▶ **GIVEN INFORMATION**

= Beginning of Section =

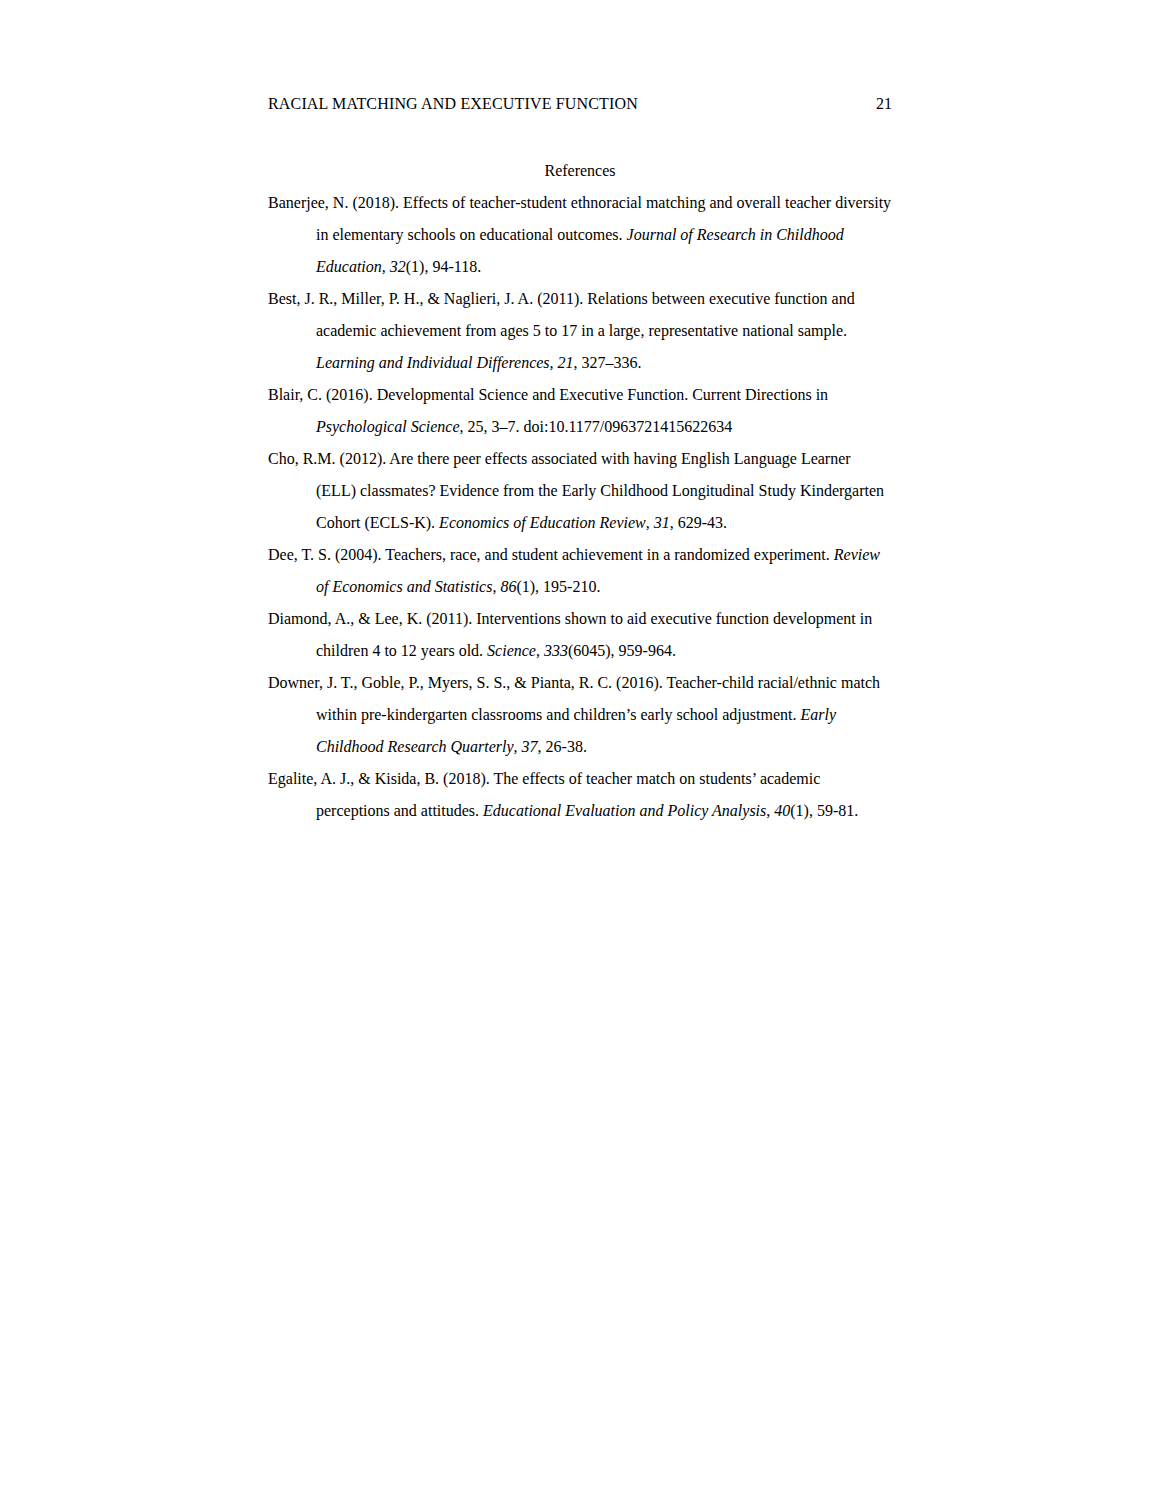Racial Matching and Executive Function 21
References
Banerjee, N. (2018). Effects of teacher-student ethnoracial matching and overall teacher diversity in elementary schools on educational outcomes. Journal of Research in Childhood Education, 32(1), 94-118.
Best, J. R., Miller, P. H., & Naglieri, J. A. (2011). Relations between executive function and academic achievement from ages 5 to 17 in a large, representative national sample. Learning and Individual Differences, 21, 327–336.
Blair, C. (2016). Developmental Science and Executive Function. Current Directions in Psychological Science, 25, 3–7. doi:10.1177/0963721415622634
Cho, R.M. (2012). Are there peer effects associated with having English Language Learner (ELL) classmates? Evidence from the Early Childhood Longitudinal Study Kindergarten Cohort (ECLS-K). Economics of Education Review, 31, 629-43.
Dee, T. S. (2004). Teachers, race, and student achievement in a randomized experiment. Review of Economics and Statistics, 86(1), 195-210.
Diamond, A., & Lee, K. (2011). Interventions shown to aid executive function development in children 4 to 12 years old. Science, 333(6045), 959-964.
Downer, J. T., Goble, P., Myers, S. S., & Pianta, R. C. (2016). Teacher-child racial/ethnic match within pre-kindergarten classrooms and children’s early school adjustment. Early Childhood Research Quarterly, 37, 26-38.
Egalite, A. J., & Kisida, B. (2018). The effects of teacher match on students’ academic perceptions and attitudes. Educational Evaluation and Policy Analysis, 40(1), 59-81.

= End of Section =
= Beginning of Section =

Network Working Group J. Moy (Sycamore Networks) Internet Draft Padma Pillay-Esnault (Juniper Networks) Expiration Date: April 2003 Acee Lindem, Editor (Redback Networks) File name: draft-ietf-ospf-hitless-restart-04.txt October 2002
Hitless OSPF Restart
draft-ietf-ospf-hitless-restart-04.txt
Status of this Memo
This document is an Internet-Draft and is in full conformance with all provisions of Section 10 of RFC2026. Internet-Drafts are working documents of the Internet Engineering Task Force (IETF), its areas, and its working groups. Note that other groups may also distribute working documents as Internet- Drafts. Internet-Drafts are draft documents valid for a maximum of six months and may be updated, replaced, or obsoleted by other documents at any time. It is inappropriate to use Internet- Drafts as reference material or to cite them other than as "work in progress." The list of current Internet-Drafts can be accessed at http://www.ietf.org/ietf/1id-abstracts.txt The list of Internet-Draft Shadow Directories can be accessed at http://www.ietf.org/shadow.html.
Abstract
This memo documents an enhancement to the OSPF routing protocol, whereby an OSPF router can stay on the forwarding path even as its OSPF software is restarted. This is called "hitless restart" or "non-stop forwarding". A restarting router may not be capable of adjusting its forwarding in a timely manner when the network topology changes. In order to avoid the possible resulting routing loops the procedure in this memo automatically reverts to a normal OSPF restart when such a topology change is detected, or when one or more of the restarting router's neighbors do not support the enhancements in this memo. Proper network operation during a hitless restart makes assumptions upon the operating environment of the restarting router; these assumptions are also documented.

= End of Section =

▶ **WHAT THE EXERCISE ASKS**
Your reply should consist of one number: how many lines of the material above include the word "Economics".

▶ **EXERCISE SOLUTION**
2